### [TASK INPUT]
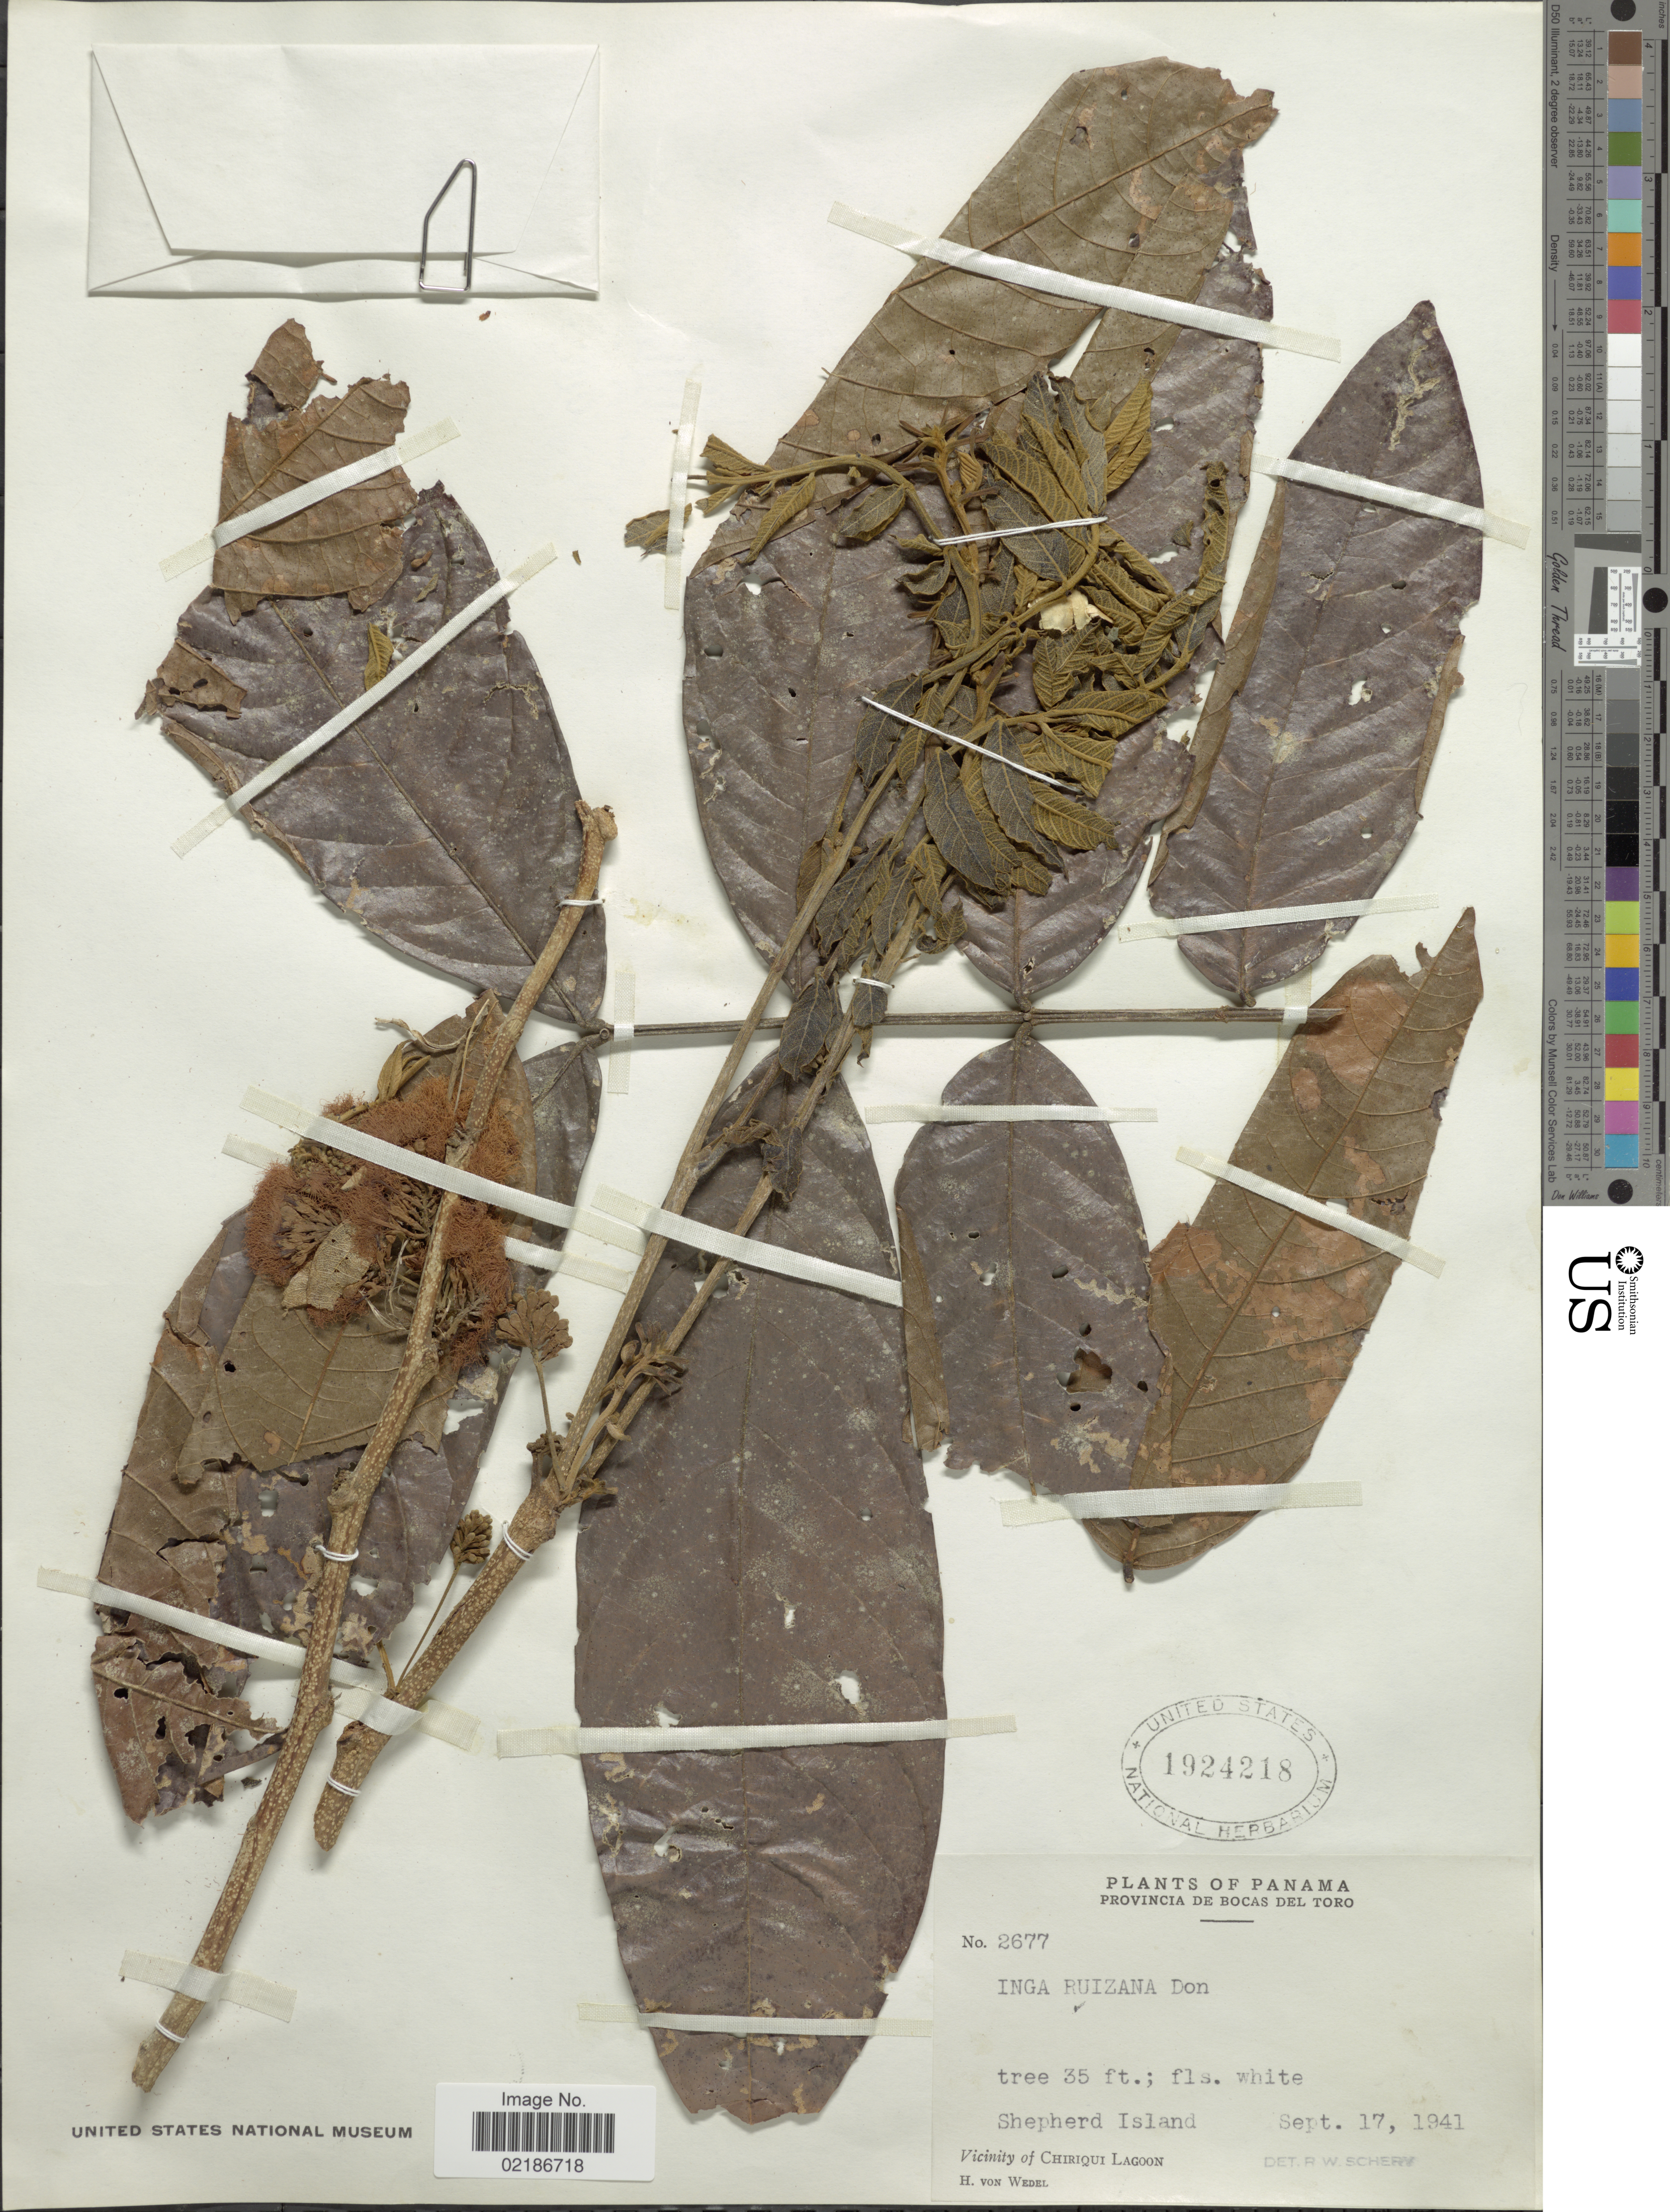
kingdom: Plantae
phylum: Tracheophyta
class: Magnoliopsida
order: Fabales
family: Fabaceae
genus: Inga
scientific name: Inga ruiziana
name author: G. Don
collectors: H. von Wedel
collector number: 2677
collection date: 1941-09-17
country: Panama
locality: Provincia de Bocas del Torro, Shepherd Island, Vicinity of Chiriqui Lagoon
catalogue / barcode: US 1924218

### [TASK PROMPT]
Please return every line above word for word, omitting the picture.

### [EXPECTED OUTPUT]
kingdom: Plantae
phylum: Tracheophyta
class: Magnoliopsida
order: Fabales
family: Fabaceae
genus: Inga
scientific name: Inga ruiziana
name author: G. Don
collectors: H. von Wedel
collector number: 2677
collection date: 1941-09-17
country: Panama
locality: Provincia de Bocas del Torro, Shepherd Island, Vicinity of Chiriqui Lagoon
catalogue / barcode: US 1924218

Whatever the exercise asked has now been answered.